Le Prince se raconte en effet dans le marbre de sa Cité. Rome, “ ville-monde ”, est le siège d’un pouvoir qui s’y met en scène. L’urbanisme, l’évergétisme, les choix esthétiques initiés par Auguste, poursuivis et transformés par ses successeurs, font de la Cité aux sept collines le spectacle d’une puissance. C’est à Auguste que les premiers articles sont consacrés. Véritable initiateur d’un pouvoir nouveau mais qui tait son vrai nom, le restaurateur de la République est en fait l’instaurateur d’un régime aux contours monarchiques.

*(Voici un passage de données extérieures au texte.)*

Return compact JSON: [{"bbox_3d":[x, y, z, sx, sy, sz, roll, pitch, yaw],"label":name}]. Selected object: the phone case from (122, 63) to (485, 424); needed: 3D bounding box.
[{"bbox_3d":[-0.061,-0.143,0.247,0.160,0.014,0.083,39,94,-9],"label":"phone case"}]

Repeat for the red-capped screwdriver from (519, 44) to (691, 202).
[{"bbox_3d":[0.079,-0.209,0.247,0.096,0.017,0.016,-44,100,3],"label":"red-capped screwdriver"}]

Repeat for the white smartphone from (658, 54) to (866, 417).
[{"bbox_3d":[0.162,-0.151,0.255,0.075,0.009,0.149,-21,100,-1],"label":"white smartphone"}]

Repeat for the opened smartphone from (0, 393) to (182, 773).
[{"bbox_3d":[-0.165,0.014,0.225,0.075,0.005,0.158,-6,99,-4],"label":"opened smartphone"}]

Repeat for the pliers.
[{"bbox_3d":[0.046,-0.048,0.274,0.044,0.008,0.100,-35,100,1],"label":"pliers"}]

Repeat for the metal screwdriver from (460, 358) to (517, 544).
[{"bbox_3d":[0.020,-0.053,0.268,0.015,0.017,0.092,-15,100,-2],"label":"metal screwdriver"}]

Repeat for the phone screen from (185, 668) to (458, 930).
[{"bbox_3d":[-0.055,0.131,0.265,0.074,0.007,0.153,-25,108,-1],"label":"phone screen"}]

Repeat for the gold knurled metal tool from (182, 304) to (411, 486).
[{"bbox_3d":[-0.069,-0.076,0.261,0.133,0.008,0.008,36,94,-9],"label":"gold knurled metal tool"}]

Andrew Wallace-Hadrill rend compte de ce glissement à travers l’exemple des arcs de triomphe qui, dans leur sémantique même, traduisent ce passage. Diverses mesures augustéennes, administratives comme urbanistiques, se font l’écho de ce changement.

John Scheid s’intéresse aux rapports nouveaux entre culte public et culte impérial naissant, notamment à travers l’exemple des compitalia, fêtes de quartier auxquelles le Prince ajoute son propre culte en prenant toujours garde de ne pas sembler trop porter atteinte aux cadres traditionnels qu’il prétend restaurer. L’article de Paul Zanker, rappelant les travaux de Paul Veyne sur «le pain et le cirque», traite des rapports entre l’Empereur et le peuple de Rome. Évoquant les portiques, hauts lieux de la sociabilité romaine, les thermes et les lieux de spectacles, (théâtres, amphithéâtres, cirques et Colisée), l’historien montre combien l’empereur intervient dans l’organisation des loisirs et les divertissements de masse, toujours dans une optique de représentation du pouvoir mais aussi de sécurité publique par encadrement et divertissement d’une population environnant le million d’habitant.

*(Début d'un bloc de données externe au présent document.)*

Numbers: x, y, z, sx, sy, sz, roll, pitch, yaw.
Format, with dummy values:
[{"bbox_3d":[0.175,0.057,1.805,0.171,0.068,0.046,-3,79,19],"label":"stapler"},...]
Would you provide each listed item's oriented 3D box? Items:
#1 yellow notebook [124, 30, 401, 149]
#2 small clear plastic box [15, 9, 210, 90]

Selon une approche s’inscrivant plus dans l’histoire sociale, Frédéric Hurlet, Aloys Winterling et Ségolène Demoungin se penchent sur la notion sujette à débat de cour impériale. Le statut des sénateurs, celui des affranchis impériaux, souvent très puissants, les questions de cérémonial autour des salutations matutinales et des banquets impériaux, sont autant d’aspects afférents à cette réalité d’une cour à géographie variable et dont certains, à l’instar de Veyne, ont prétendu qu’elle s’étendait à Rome entière. Cette question de la cour pose le problème de l’utilisation de concepts et d’idéaux types en histoire. La notion moderne de cour princière, à l’instar de celle de Louis XIV, risque de brouiller la lisibilité d’un phénomène antique qui, aussi proche soit-il d’un processus de curialisation, s’en distingue sensiblement. De même, le recours au droit et à la distinction entre public et privé n’est pas opératoire dans la société romaine du Haut Empire. Enfin, citons la participation éclairante et très précise de François Chausson sur le deuil dynastique à Rome d’Auguste aux Antonins.

L’ouvrage exige une lecture attentive. Certains articles, ardus, dérouteront sans doute les non-spécialistes. L’ensemble mérite une attention pour les réflexions qu’il amorce et les données nouvelles qu’il apporte sur la Ville Eternelle.